Un altro ospite parlamentava con Annesa davanti al portone. Era un uomo scarno e nero, miseramente vestito. La donna non lo conosceva e lo guardava con evidente ostilità.

— È questa la casa di don Simone Decherchi? - diceva l’ospite. — Io sono di Aritzu, mi chiamo Melchiorre Obinu e sono figlioccio di Pasquale Sole, grande amico di don Simone. Il mio padrino mi ha dato una lettera per il suo amico.

— L’osteria è aperta! — borbottò Annesa, ma andò ad avvertire don Simone che il figlioccio dei suo amico domandava ospitalità, e il vecchio nobile per tutta risposta ordinò di mettere un’altra posata a tavola.

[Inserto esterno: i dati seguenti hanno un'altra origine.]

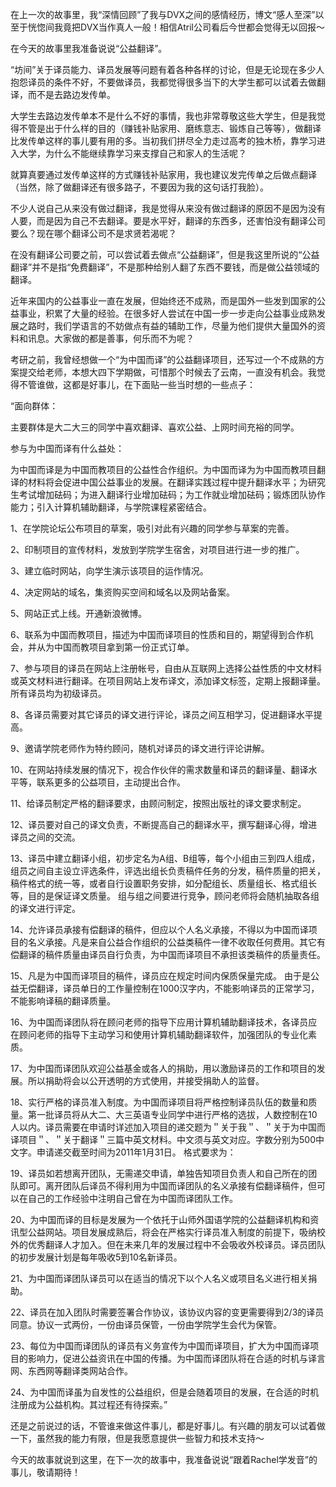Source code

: 在上一次的故事里，我“深情回顾”了我与DVX之间的感情经历，博文“感人至深”以至于恍惚间我竟把DVX当作真人一般！相信Atril公司看后今世都会觉得无以回报～

在今天的故事里我准备说说“公益翻译”。

“坊间”关于译员能力、译员发展等问题有着各种各样的讨论，但是无论现在多少人抱怨译员的条件不好，不要做译员，我都觉得很多当下的大学生都可以试着去做翻译，而不是去路边发传单。

大学生去路边发传单本不是什么不好的事情，我也非常尊敬这些大学生，但是我觉得不管是出于什么样的目的（赚钱补贴家用、磨练意志、锻炼自己等等），做翻译比发传单这样的事儿要有用的多。当初我们拼尽全力走过高考的独木桥，靠学习进入大学，为什么不能继续靠学习来支撑自己和家人的生活呢？

就算真要通过发传单这样的方式赚钱补贴家用，我也建议发完传单之后做点翻译（当然，除了做翻译还有很多路子，不要因为我的这句话打我脸）。

不少人说自己从来没有做过翻译，我是觉得从来没有做过翻译的原因不是因为没有人要，而是因为自己不去翻译。要是水平好，翻译的东西多，还害怕没有翻译公司要么？现在哪个翻译公司不是求贤若渴呢？

在没有翻译公司要之前，可以尝试着去做点“公益翻译”，但是我这里所说的“公益翻译”并不是指“免费翻译”，不是那种给别人翻了东西不要钱，而是做公益领域的翻译。

近年来国内的公益事业一直在发展，但始终还不成熟，而是国外一些发到国家的公益事业，积累了大量的经验。在很多好人尝试在中国一步一步走向公益事业成熟发展之路时，我们学语言的不妨做点有益的辅助工作，尽量为他们提供大量国外的资料和讯息。大家做的都是善事，何乐而不为呢？

考研之前，我曾经想做一个“为中国而译”的公益翻译项目，还写过一个不成熟的方案提交给老师，本想大四下学期做，可惜那个时候去了云南，一直没有机会。我觉得不管谁做，这都是好事儿，在下面贴一些当时想的一些点子：

“面向群体：

主要群体是大二大三的同学中喜欢翻译、喜欢公益、上网时间充裕的同学。

参与为中国而译有什么益处：

为中国而译是为中国而教项目的公益性合作组织。为中国而译为为中国而教项目翻译的材料将会促进中国公益事业的发展。在翻译实践过程中提升翻译水平；为研究生考试增加砝码；为进入翻译行业增加砝码；为工作就业增加砝码；锻炼团队协作能力；引入计算机辅助翻译，与学院课程紧密结合。

1、在学院论坛公布项目的草案，吸引对此有兴趣的同学参与草案的完善。

2、印制项目的宣传材料，发放到学院学生宿舍，对项目进行进一步的推广。

3、建立临时网站，向学生演示该项目的运作情况。

4、决定网站的域名，集资购买空间和域名以及网站备案。

5、网站正式上线。开通新浪微博。

6、联系为中国而教项目，描述为中国而译项目的性质和目的，期望得到合作机会，并从为中国而教项目拿到第一份正式订单。

7、参与项目的译员在网站上注册帐号，自由从互联网上选择公益性质的中文材料或英文材料进行翻译。在项目网站上发布译文，添加译文标签，定期上报翻译量。所有译员均为初级译员。

8、各译员需要对其它译员的译文进行评论，译员之间互相学习，促进翻译水平提高。

9、邀请学院老师作为特约顾问，随机对译员的译文进行评论讲解。

10、在网站持续发展的情况下，视合作伙伴的需求数量和译员的翻译量、翻译水平等，联系更多的公益项目，主动提出合作。

11、给译员制定严格的翻译要求，由顾问制定，按照出版社的译文要求制定。

12、译员要对自己的译文负责，不断提高自己的翻译水平，撰写翻译心得，增进译员之间的交流。

13、译员中建立翻译小组，初步定名为A组、B组等，每个小组由三到四人组成，组员之间自主设立评选条件，评选出组长负责稿件任务的分发，稿件质量的把关，稿件格式的统一等，或者自行设置职务安排，如分配组长、质量组长、格式组长等，目的是保证译文质量。
组与组之间要进行竞争，顾问老师将会随机抽取各组的译文进行评定。

14、允许译员承接有偿翻译的稿件，但应以个人名义承接，不得以为中国而译项目的名义承接。凡是来自公益合作组织的公益类稿件一律不收取任何费用。其它有偿翻译的稿件质量由译员自行负责，为中国而译项目不承担该类稿件的质量责任。

15、凡是为中国而译项目的稿件，译员应在规定时间内保质保量完成。 由于是公益无偿翻译，译员单日的工作量控制在1000汉字内，不能影响译员的正常学习，不能影响译稿的翻译质量。

16、为中国而译团队将在顾问老师的指导下应用计算机辅助翻译技术，各译员应在顾问老师的指导下主动学习和使用计算机辅助翻译软件，加强团队的专业化素质。

17、为中国而译团队欢迎公益基金或各人的捐助，用以激励译员的工作和项目的发展。所以捐助将会以公开透明的方式使用，并接受捐助人的监督。

18、实行严格的译员准入制度。为中国而译项目将严格控制译员队伍的数量和质量。第一批译员将从大二、大三英语专业同学中进行严格的选拔，人数控制在10人以内。译员需要在申请时详述加入项目的递交题为＂关于我＂、＂关于为中国而译项目＂、＂关于翻译＂三篇中英文材料。中文须与英文对应。字数分别为500中文字。申请递交截至时间为2011年1月31日。
格式要求为：

19、译员如若想离开团队，无需递交申请，单独告知项目负责人和自己所在的团队即可。离开团队后译员不得利用为中国而译团队的名义承接有偿翻译稿件，但可以在自己的工作经验中注明自己曾在为中国而译团队工作。

20、为中国而译的目标是发展为一个依托于山师外国语学院的公益翻译机构和资讯型公益网站。项目发展成熟后，将会在严格实行译员准入制度的前提下，吸纳校外的优秀翻译人才加入。但在未来几年的发展过程中不会吸收外校译员。译员团队的初步发展计划是每年吸收5到10名新译员。

21、为中国而译团队译员可以在适当的情况下以个人名义或项目名义进行相关捐助。

22、译员在加入团队时需要签署合作协议，该协议内容的变更需要得到2/3的译员同意。协议一式两份，一份由译员保管，一份由学院学生会代为保管。

23、每位为中国而译团队的译员有义务宣传为中国而译项目，扩大为中国而译项目的影响力，促进公益资讯在中国的传播。为中国而译团队将在合适的时机与译言网、东西网等翻译类网站合作。

24、为中国而译虽为自发性的公益组织，但是会随着项目的发展，在合适的时机注册成为公益机构。其过程还有待探索。”

还是之前说过的话，不管谁来做这件事儿，都是好事儿。有兴趣的朋友可以试着做一下，虽然我的能力有限，但是我愿意提供一些智力和技术支持～

今天的故事就说到这里，在下一次的故事中，我准备说说“跟着Rachel学发音”的事儿，敬请期待！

Ma il nuovo ospite volle restare in cucina, e appena Annesa gli mise davanti un canestro con pane, formaggio, lardo, egli cominci a mangiare con avidità. Doveva essere molto povero: era vestito quasi miseramente, e i suoi grandi occhi tristi parevano gli occhi stanchi di un malato. Annesa lo guardava e sentiva cadere il suo dispetto. Dopo tutto, poichè i Decherchi si ostinavano ad aprire la loro casa a tutti, meglio dar da mangiare ai poveri che ai ricchi scrocconi come quel Ballore Spanu.

— Ecco, mangia questa trota, — disse la donna, porgendo all’ospite povero una parte della sua cena. - Ora ti darò anche da bere.